The Colors of Noise
When we think of noise, we usually think of the sounds noises make — honking, shrieking, purring, melodious, rhythmic, etc. You probably rarely find yourself talking about the colors of noise. After all, you can’t see sound, so how can it have colors?
The idea of the colors of noise uses the idea of color to describe certain frequencies of noise, starting with white noise, which most people understand is a blanket of sound that drowns out other sound, in the same way white light combines and therefore drowns out all other colors of light. So, what are the colors of noise?
What Is White Noise?
True white noise is a mixture of all the frequencies humans can hear, from about 20 Hz to 20,000 Hz, all going at equal strength at the same time. The result is a sound like the static from an old television or radio when nothing is broadcasting. Because it covers all frequencies, white noise tends to make any other sounds in its path disappear. If your goal is simply to drown out an annoying sound, white noise will do the trick.
What Is Pink Noise?
Colors besides white noise are like white noise but with more energy at one end of the sound spectrum or the other. If you use a “white noise” machine, you’re probably really listening to pink noise, as this type of noise serves the same purpose of drowning out all other sounds, but is less harsh than white noise. It sounds more like a heavy rainstorm, or that static with an extra bass-like rumble.
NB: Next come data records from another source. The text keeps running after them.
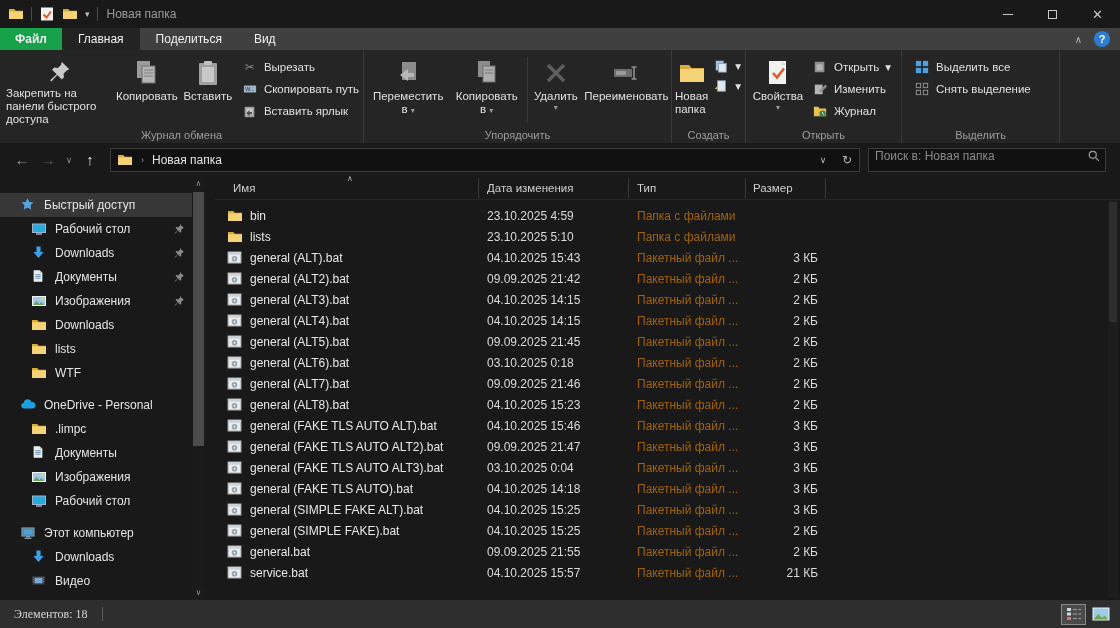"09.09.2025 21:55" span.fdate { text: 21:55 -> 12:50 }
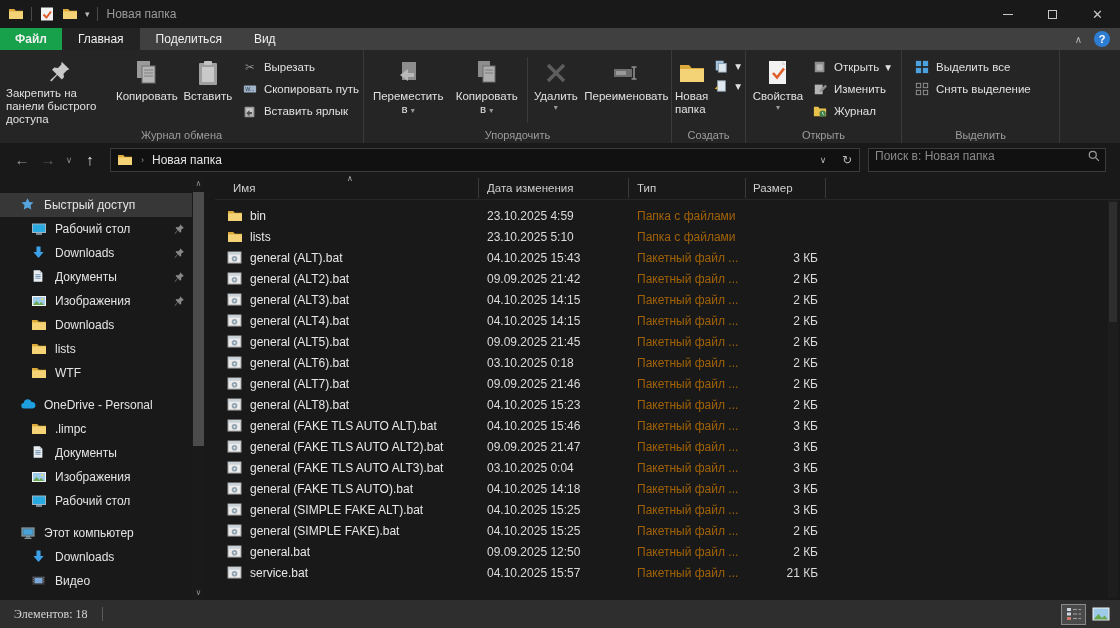"Элементов: 18" .status-text { font-family: Liberation Serif, serif -> none; padding-left: 14px -> 2px }
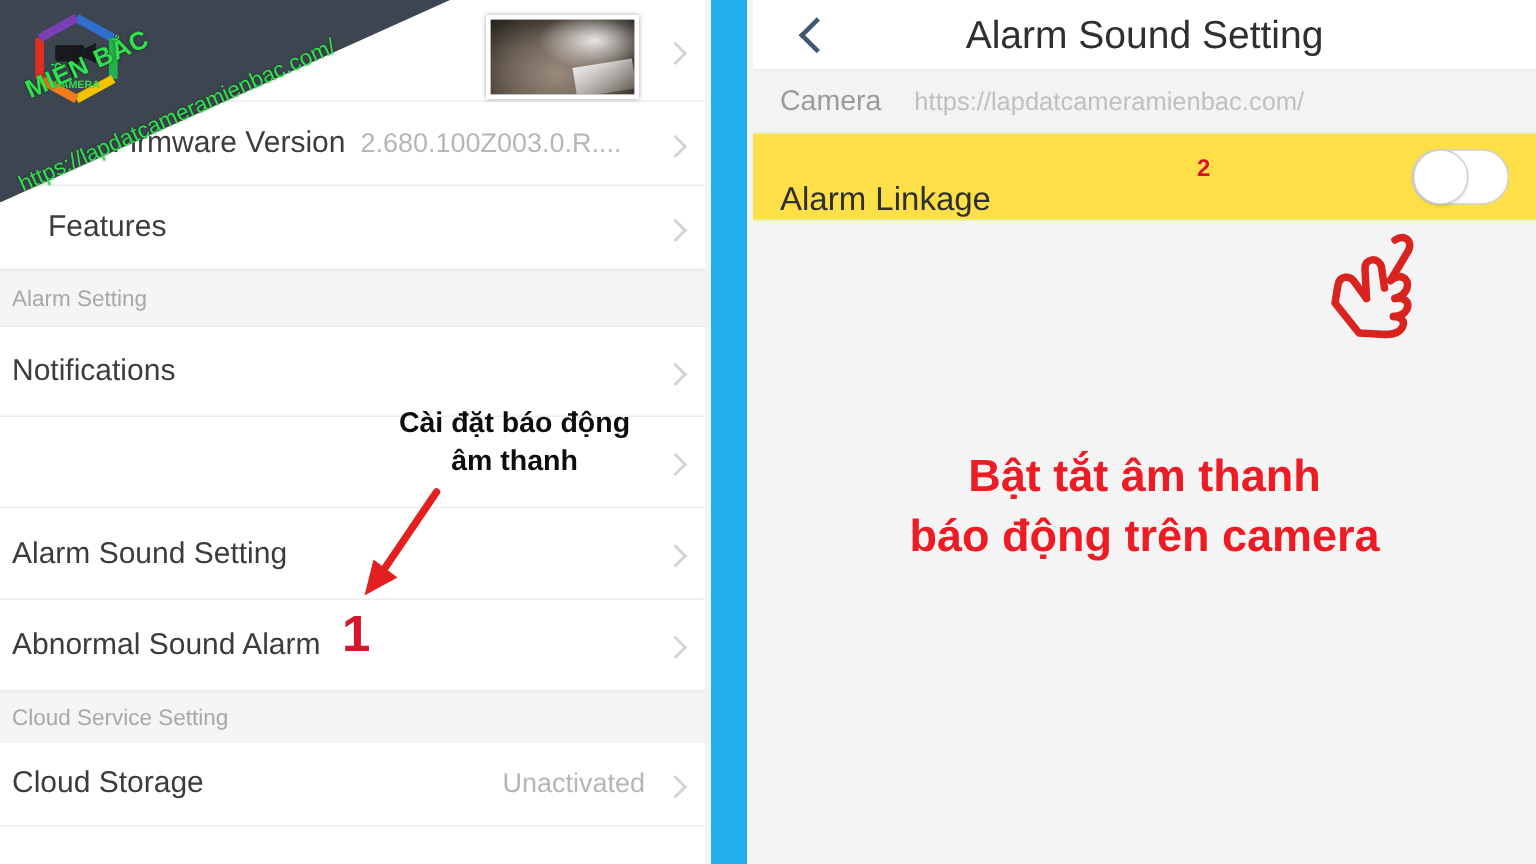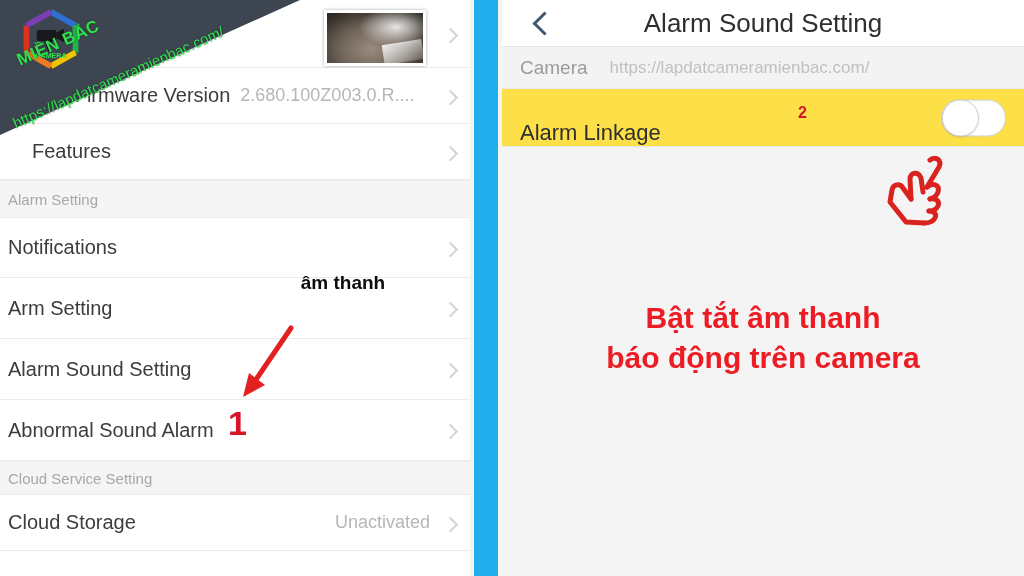"Cài đặt báo động" div { html: none -> <div>Cài đặt báo động</div> }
At least one study has found pink noise to be effective in helping people achieve deeper sleep.
What Is Brown Noise?
Brown noise is similar to pink noise, and technically not a noise “color” at all. Brown noise is short for Brownian noise, because its signal resembles the pattern of random movement of particles in a liquid known as Brownian motion. It’s a deeper sound — more reminiscent of ocean waves. Many people find Brown noise useful in helping them focus.
What Is Blue Noise?
Blue noise is essentially the opposite of Brown noise — its energy is concentrated at the high end of the spectrum, meaning it’s all treble and no bass. An example might be a hissing water spray. You’d most commonly use blue noise to minimize distortions during sound engineering.
What Is Gray Noise?
Gray noise is like pink noise, but sounds a little different to every listener. Ear doctors use it to treat conditions like tinnitus and hyperacusis.
What Is Black Noise?
Just like the color black is the absence of light, black noise is the absence of sound, with zero power at all frequencies.